About a year ago, I purged all social media apps from my phone in order to curb my mindless scrolling through Facebook and Twitter. Like many people my age, I do not have a cable subscription. I do not watch the news every day and, while I have three newspaper subscriptions on my phone, I have taken to skimming or ignoring the notifications on my phone for my own mental health. Most of my news comes to me a few days to a week late from a handful of podcasts I listen to every week.
All of this to say, I was a little behind the curve when it came to learning about George Floyd’s death. Which is a small part of why this blog post is only going up now, far too many weeks after his murder. The other part, the larger part, was fear and discomfort. I am a straight, white, cis-woman. I did not want to be one of those white people putting out another blog post talking about something that I do not understand like I know everything. I wanted to take some time to listen and learn more before I opened my privileged mouth and said something. I am still learning how to be the best ally and advocate for black people and I am sure I will need to keep educating myself every day until I die.
George Floyd, Breonna Taylor, Ahmaud Arbery, Rayshard Brooks, Tony McDade, Sean Reed, Yassin Mohamed, and the countless others whose lives have been taken from them should all be with us today. We have to stop murdering black people. We as a country, we as every state in this country, every county, every city and town. We have to stop. We, as white people, need to stop the murdering and killing of black people that we perpetuate every day.
I grew up in a small, rural town that was majority white and Christian. I didn’t have any idea how ignorant I was until I went to college, and, even then, my enlightenment was pretty limited. I was one of those white people who didn’t “see” race. If I didn’t like you, it was because of your attitude or actions, not your skin color. I had no conception of how hard it must have been for any of the kids in my school who were Latinx, Asian, or black, and possibly the only person who looked like them in their grade or, at times, the whole school. It simply did not register.
And I thought myself to be very open and knowledgeable. In high school, I was part of a “Community Wide Dialogue” to end racism. I was actually part of the pilot program and was being taught to be one of the facilitators for the first cohort. Our little all-white group of facilitators-to-be would get in a van and be driven into the nearest big city (“big” being very relative) to learn with the inner city school’s facilitators-to-be. I truly feel bad for our instructors. At that age I thought I was so fucking smart, but had no idea how little I knew. I have foggy memories at best about what we learned in history class, but at the same time I was a straight-A, know-it-all who paid attention in class, and got mad when people interrupted class for stupid reasons.
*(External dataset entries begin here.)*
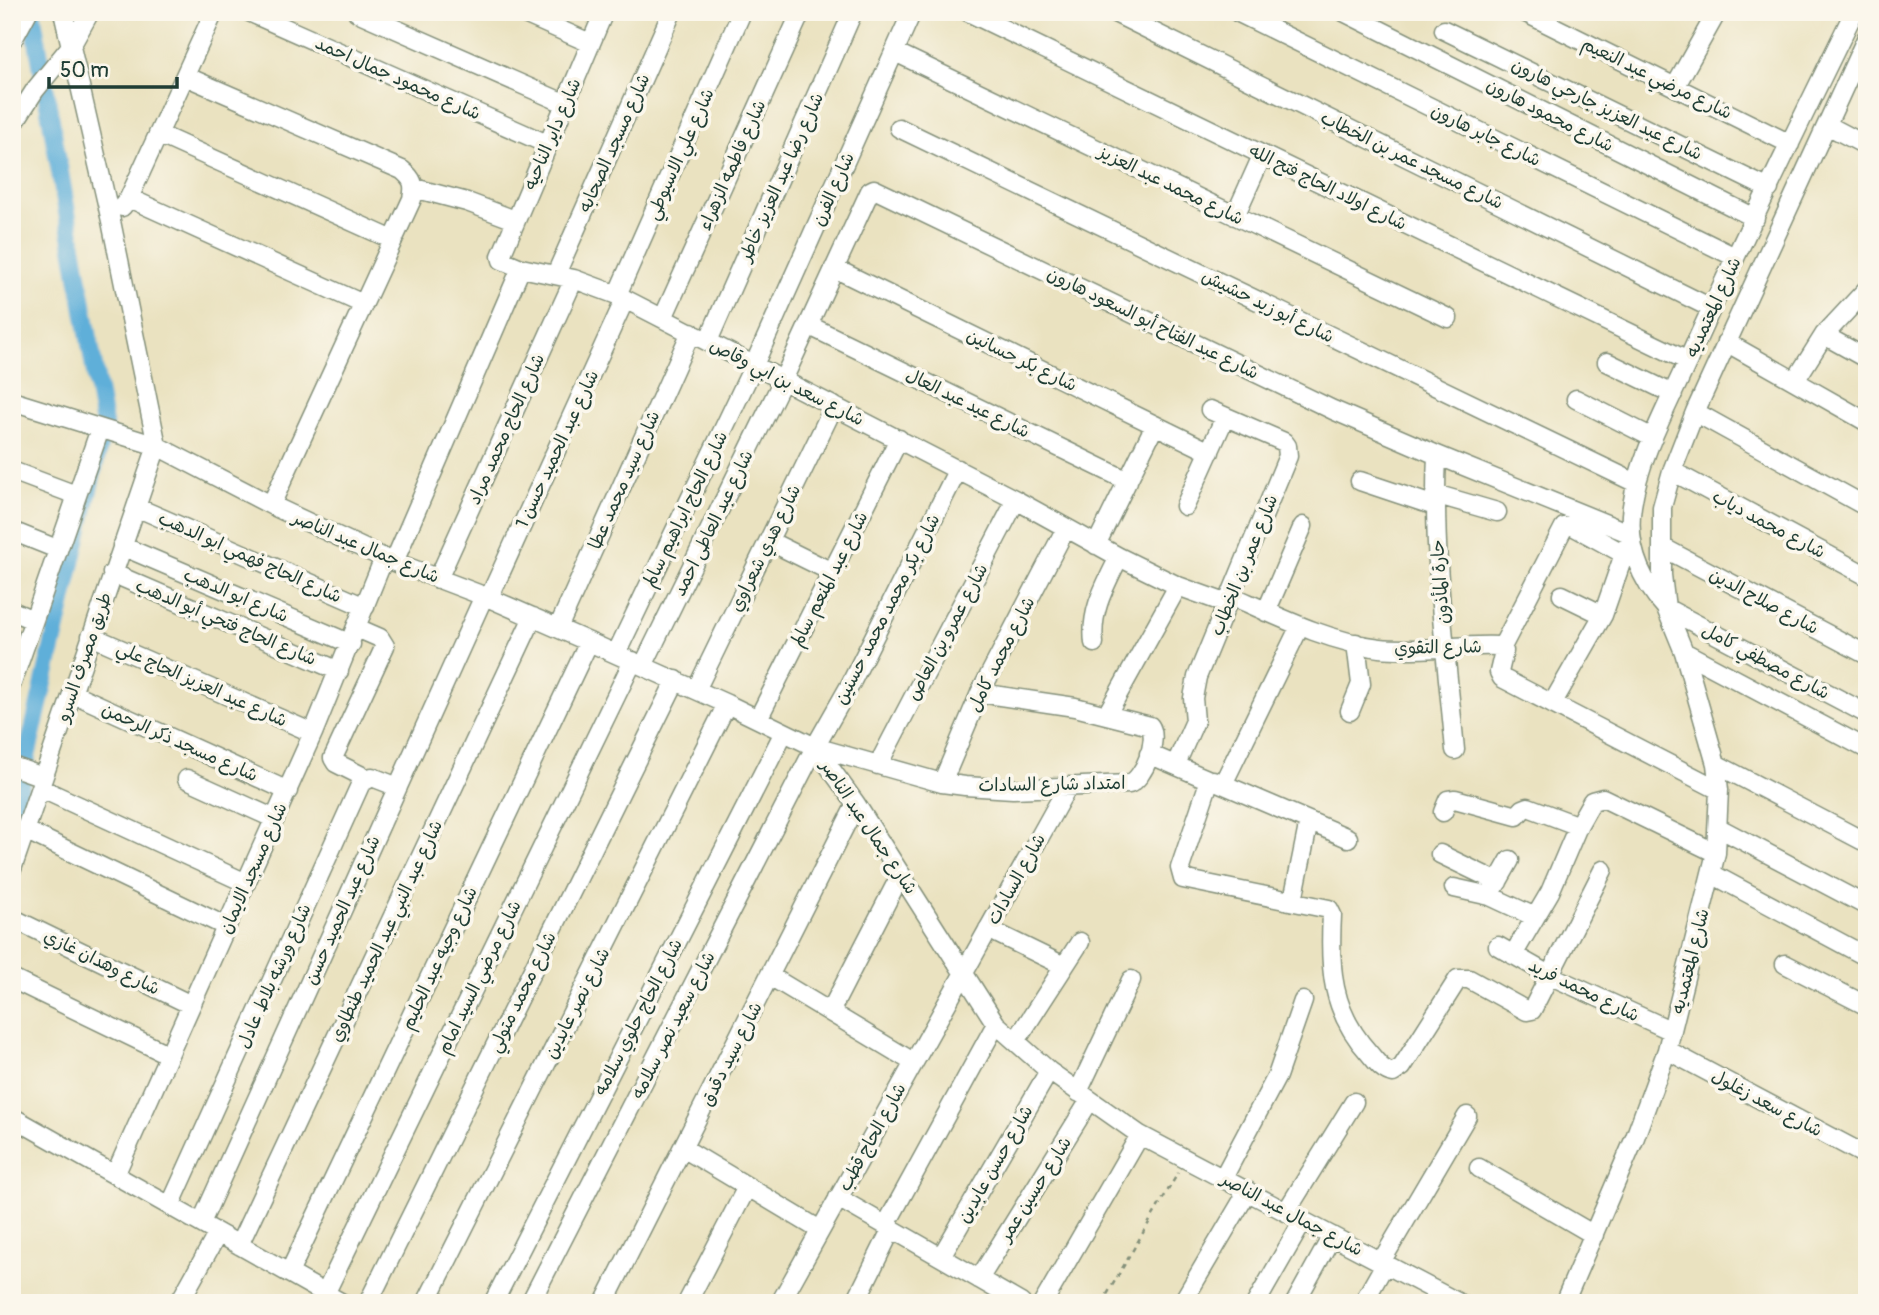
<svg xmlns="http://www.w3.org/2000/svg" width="1879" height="1315" viewBox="0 0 1879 1315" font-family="Pangolin,'Playpen Sans Arabic',sans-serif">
<rect width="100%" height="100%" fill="#fbf7ec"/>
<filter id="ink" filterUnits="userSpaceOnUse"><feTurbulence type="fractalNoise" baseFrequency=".0143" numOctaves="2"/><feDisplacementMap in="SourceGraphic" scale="14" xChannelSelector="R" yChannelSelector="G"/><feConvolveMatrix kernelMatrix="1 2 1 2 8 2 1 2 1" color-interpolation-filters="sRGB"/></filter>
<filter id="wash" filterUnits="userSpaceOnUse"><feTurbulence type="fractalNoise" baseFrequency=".00686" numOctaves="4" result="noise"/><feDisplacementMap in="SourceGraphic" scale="28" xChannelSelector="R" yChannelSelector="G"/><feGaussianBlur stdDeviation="1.57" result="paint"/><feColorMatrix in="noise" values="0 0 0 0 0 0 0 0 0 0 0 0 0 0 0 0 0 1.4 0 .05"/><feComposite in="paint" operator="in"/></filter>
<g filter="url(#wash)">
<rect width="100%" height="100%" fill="#eae2c0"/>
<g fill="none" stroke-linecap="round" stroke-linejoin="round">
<path stroke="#5eafd9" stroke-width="18" d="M12,821l92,-397 -72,-412"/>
</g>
</g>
<g filter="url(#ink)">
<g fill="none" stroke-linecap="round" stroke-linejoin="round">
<defs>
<path id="minor" d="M63,12l48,209 46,225
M249,12l298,132
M357,12l207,91
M520,12l70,31
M604,12l-103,244 1,4 19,8 53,11 43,16 399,205 103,57 59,29 50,18
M968,12l720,349
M1113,12l598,296
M1237,12l498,245
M1344,12l411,206
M1524,12l266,132
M1854,12c-56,115 -113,229 -165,346 -20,46 -50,98 -57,148 -6,39 8,74 34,102l201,106
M1444,30l325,159
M895,52l553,266
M185,76l217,94c11,9 13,14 10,29l-141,306
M1675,87l42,-75
M1827,125l40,21
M12,126l23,-36 36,-44 19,-34
M899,128l737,355
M158,134l235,106
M414,188l53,14 48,18
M129,198l234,106
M122,207l7,-9 85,-186
M1235,216l27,-60
M834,268l376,184
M556,274l116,-262
M617,295l125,-283
M663,318l138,-306
M808,325l320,156
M1824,335l43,24
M708,341l145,-329
M1726,342l141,80
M1607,362l66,32
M1795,381l29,-46 43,-46
M1576,399l77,39
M12,401l145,45 114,59 113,53 105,40 100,44 138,62 88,43 41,57 140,220 53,47 91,64 319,168
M1695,412l172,95
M1437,455c-5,99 9,197 18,295
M12,471l64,24
M1672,471l195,105
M1360,481l75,25
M1435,494l62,18
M1185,506l40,-89
M136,507l229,100
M12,531l45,18
M769,541l63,31
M1096,545l59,-120
M122,546l229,98
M1662,547l205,108
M394,562l127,-294
M112,573l227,98
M438,579l136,-300
M1562,595l41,20
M1232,596c47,21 97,46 148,52 40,4 80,-4 120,-2l4,5 -5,21 3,6 217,112
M489,598l136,-299
M12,611l21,9
M1266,612l37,-86
M357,628l23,10 5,8 -52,112 3,5 30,15
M558,628l133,-296
M91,636l222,97
M1094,643c-4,-32 11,-57 25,-86
M1502,647l62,-120 7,-2 53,29
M1684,652l183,97
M616,654l138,-289 158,-353
M643,666l140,-286 87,-189 4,-2 459,221 104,45 194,79 -28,81 -51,89
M12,683l88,-254
M696,690l138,-284
M72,693l216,98
M1350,711l11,-27 -5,-41
M1107,714l71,-128
M758,719l141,-280
M815,747l127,36 23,3 48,3 116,-5c15,-5 30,-45 21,-58l-75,-19 -95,-14
M1149,754l58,25 2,3 -29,86 3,11 146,30 3,6c-3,53 -1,96 37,138 7,8 13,18 24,20l9,-6 56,-88h11l58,32 5,-1 71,-140
M1176,764l19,-43 -2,-23 4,-21 91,-221 -1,-10 -3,-4 -74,-32
M1716,764l151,79
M878,765l138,-265
M12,766l31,11
M187,779l88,40
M1213,780l135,58
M942,783l38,-90 86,-165
M1223,784l77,-158
M40,788l206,95
M1443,812l5,-12 7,-1 62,17 6,-7 5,-2 48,18 3,-1 13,-23 11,-3 113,55
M1719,828l148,78
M25,830l202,97
M1440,854l58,28
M12,869l145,-423
M1712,874l155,83
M1454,888l36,8 45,21
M1493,890l17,-30
M1293,900l16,-79
M12,918l179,87
M988,929l76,37
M1498,946l51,29 123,56
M1513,955l37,-63 29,-68
M1785,964l82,42
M770,976l143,86
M12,979l157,76
M830,1012l71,-138
M1016,1041l64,-99
M1667,1050l200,106
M1078,1092l53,-112
M12,1117l330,186
M683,1148l137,82
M1479,1168l115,67
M115,1175l198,-442 71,-175
M1223,1178l54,-102 26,-75
M838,1198l183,105
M170,1206l191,-423 11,-6 26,10
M1286,1212l68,-110
M201,1223l283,-627
M886,1225l110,-201
M239,1245l294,-628
M941,1257l108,-186
M1381,1262l86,-146
M289,1273l300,-631
M979,1279l111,-179
M325,1294l308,-633
M179,1303l39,-70
M368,1303l308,-623
M426,1303l301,-599
M493,1303l291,-571
M530,1303l285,-556 34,-60 109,-218
M604,1303l252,-499
M687,1303l60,-116
M780,1303l288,-517
M855,1303l37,-75
M1043,1303l97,-168
M1182,1303l66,-112
M1256,1303l47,-82
M1295,1303l37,-67
M1363,1303l22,-39
M1564,1303l70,-163 33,-90 49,-197 3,-63 -3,-26 -32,-112 -18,-44 -4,-33v-68l10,-36 23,-59 172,-375"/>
<path id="major" d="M12,36l13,-24"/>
</defs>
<use href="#minor" stroke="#84907a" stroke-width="21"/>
<use href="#major" stroke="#84907a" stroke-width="26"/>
<path stroke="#84907a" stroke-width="2.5" stroke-dasharray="5 5" stroke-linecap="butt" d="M1102,1303l76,-130"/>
<use href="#minor" stroke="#fff" stroke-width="18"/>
<use href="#major" stroke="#fff" stroke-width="23"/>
</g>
</g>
<g text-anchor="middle" stroke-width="7" stroke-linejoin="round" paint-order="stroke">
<g font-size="18" fill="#1f3d34" stroke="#fbf7ec">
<text transform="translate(398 78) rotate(24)" y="6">شارع محمود جمال احمد</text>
<text transform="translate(1657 78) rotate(26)" y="6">شارع مرضي عبد النعيم</text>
<text transform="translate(1607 109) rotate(26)" y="6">شارع عبد العزيز جارحي هارون</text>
<text transform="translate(1550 115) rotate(27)" y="6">شارع محمود هارون</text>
<text transform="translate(552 134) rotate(-67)" y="6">شارع داير الناحيه</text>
<text transform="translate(1486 135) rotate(26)" y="6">شارع جابر هارون</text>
<text transform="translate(614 143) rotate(-66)" y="6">شارع مسجد الصحابه</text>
<text transform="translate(680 154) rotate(-66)" y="6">شارع علي الاسيوطي</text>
<text transform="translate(1412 160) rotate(26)" y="6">شارع مسجد عمر بن الخطاب</text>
<text transform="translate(732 165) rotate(-66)" y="6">شارع فاطمه الزهراء</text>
<text transform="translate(781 177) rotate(-66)" y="6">شارع رضا عبد العزيز خاطر</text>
<text transform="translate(1171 185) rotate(26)" y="6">شارع محمد عبد العزيز</text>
<text transform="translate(1328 187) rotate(26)" y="6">شارع اولاد الحاج فتح الله</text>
<text transform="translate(833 189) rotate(-66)" y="6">شارع الفرن</text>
<text transform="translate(1268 306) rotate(26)" y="6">شارع أبو زيد حشيش</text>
<text transform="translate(1713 307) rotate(-65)" y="6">شارع المعتمديه</text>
<text transform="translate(1153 323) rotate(26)" y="6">شارع عبد الفتاح أبو السعود هارون</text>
<text transform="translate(1022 360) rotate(26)" y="6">شارع بكر حسانين</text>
<text transform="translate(787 382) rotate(27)" y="6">شارع سعد بن ابي وقاص</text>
<text transform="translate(968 403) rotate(26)" y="6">شارع عيد عبد العال</text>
<text transform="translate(506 429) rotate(-66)" y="6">شارع الحاج محمد مراد</text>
<text transform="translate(557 449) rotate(-65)" y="6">شارع عبد الحميد حسن 1</text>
<text transform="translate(624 480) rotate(-66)" y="6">شارع سيد محمد عطا</text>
<text transform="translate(685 509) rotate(-64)" y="6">شارع الحاج ابراهيم سالم</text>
<text transform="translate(713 523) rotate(-64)" y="6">شارع عبد العاطى احمد</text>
<text transform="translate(1769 524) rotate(28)" y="6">شارع محمد دياب</text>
<text transform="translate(366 547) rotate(23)" y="6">شارع جمال عبد الناصر</text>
<text transform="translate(765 548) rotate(-64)" y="6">شارع هدي شعراوي</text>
<text transform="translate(250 557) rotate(24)" y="6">شارع الحاج فهمي ابو الدهب</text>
<text transform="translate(1244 565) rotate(-68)" y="6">شارع عمر بن الخطاب</text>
<text transform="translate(829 579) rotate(-63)" y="6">شارع عبد المنعم سالم</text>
<text transform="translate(1440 582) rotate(-94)" y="6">حارة المأذون</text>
<text transform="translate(236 595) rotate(23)" y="6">شارع ابو الدهب</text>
<text transform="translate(1764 601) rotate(28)" y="6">شارع صلاح الدين</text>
<text transform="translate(887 609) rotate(-63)" y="6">شارع بكر محمد محمد حسنين</text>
<text transform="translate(226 622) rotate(23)" y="6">شارع الحاج فتحي أبو الدهب</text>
<text transform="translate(947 632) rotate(-62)" y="6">شارع عمرو بن العاص</text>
<text transform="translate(1438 647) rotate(-1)" y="6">شارع التقوي</text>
<text transform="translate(1001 654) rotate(-63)" y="6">شارع محمد كامل</text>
<text transform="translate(84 657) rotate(-71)" y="6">طريق مصرف السرو</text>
<text transform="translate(1766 661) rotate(28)" y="6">شارع مصطفي كامل</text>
<text transform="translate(202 684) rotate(24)" y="6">شارع عبد العزيز الحاج علي</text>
<text transform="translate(180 742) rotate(24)" y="6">شارع مسجد ذكر الرحمن</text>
<text transform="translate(1052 784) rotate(-1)" y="6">امتداد شارع السادات</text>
<text transform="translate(869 827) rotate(56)" y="6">شارع جمال عبد الناصر</text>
<text transform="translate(253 868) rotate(-66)" y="6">شارع مسجد الايمان</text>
<text transform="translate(1016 879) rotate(-61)" y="6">شارع السادات</text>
<text transform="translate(342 910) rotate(-66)" y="6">شارع عبد الحميد حسن</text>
<text transform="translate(386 931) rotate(-65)" y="6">شارع عبد النبي عبد الحميد طنطاوي</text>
<text transform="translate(439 958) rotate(-65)" y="6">شارع وجيه عبد الحليم</text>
<text transform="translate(1690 961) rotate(-76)" y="6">شارع المعتمديه</text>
<text transform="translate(102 962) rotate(26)" y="6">شارع وهدان غازي</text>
<text transform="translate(274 976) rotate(-66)" y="6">شارع ورشه بلاط عادل</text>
<text transform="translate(479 977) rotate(-64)" y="6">شارع مرضي السيد امام</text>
<text transform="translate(1584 990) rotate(26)" y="6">شارع محمد فريد</text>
<text transform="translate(522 992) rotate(-64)" y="6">شارع محمد متولي</text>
<text transform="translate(577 1003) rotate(-63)" y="6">شارع نصر عابدين</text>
<text transform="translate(638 1017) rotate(-63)" y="6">شارع الحاج حلوي سلامه</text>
<text transform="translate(673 1025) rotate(-63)" y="6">شارع سعيد نصر سلامه</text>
<text transform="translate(731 1054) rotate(-63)" y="6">شارع سيد دقدق</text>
<text transform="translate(1767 1103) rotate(28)" y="6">شارع سعد زغلول</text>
<text transform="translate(872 1137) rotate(-61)" y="6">شارع الحاج قطب</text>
<text transform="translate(995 1164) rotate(-60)" y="6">شارع حسن عابدين</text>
<text transform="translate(1035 1189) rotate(-58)" y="6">شارع حسين عمر</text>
<text transform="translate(1292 1214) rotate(28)" y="6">شارع جمال عبد الناصر</text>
</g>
</g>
<rect width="1879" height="1315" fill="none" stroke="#fbf7ec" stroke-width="42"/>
<path d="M49 77v10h128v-10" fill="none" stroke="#1f3d34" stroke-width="3.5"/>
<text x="60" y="77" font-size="21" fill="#1f3d34" stroke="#fbf7ec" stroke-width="5" paint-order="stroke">50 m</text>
</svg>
But for all those brains I could not fathom why black people needed Affirmative Action and why they “couldn’t just let slavery go” because “it had been so long ago.”
I was ignorant and I am sure I hurt people in that ignorance without even realizing it. I am truly sorry.
In college I got a little bit better, but not by much. I did not seek out any classes that expanded my understanding of race because it wasn’t something I was interested in. I figured I had already learned enough from what I had done in high school, and it always made me feel uncomfortable to learn or talk about race so I just avoided it. It also didn’t help that I had won a scholarship to the university I attended by writing a horribly ignorant essay about illegal immigration (it doesn’t help, but at least I only won anything because I followed all the directions, not because the essay and my idea had any merit).
My sophomore year of undergrad was the first time anything even started to get through. I took an English class that was required for my major. This class was meant to teach all of the different theories or “lenses” one could read and interpret fiction through. When we reached race theory we were assigned some articles that broke down race and racism in America. I was stunned by what I learned, horrified at how ignorant I had been as a facilitator during that “Community Wide Dialogue” and also betrayed that none of this history had been taught to me in high school.
Unfortunately, the epiphany didn’t stick. I quickly fell back into taking classes on what I loved and found interesting instead of what challenged me and made me a better person. I have, for the most part, continued in that fashion. I have been the white moderate in whom Dr. Martin Luther King, Jr. was gravely disappointed.
I know that this blog post is not enough and that it is beyond late. There are many excuses I could give, but that is all they would be – excuses. I wrote this blog post because it made me feel uncomfortable, because it challenged me to look at who I am right now and know that I should have been doing this work over a decade ago. That if I had had the courage to look at the things that scared me and made me uncomfortable, I would have been able to live a decade as a real advocate for equality and equity. I wrote this post because often we, as white people, like to become allies without scrutinizing who we were and who we are now. I cannot control where I was born, my education for the first seventeen years of my life, and the beliefs that my society impressed upon me, but I can admit that I was lazy and ignorant for thirteen years and I can work to change that now.
My plan is to first give myself the education I avoided in undergrad so that I can work hard to be someone the black community might consider an ally or advocate. I start with education because many smart black people have been telling white people to pick up books written by black people and educate themselves for a long time.
I end with a quote from Dr. Martin Luther King, Jr.:
Shallow understanding from people of good will is more frustrating than absolute misunderstanding from people of ill will.
– Dr. Martin Luther King, Jr., “Letter from a Birmingham Jail.”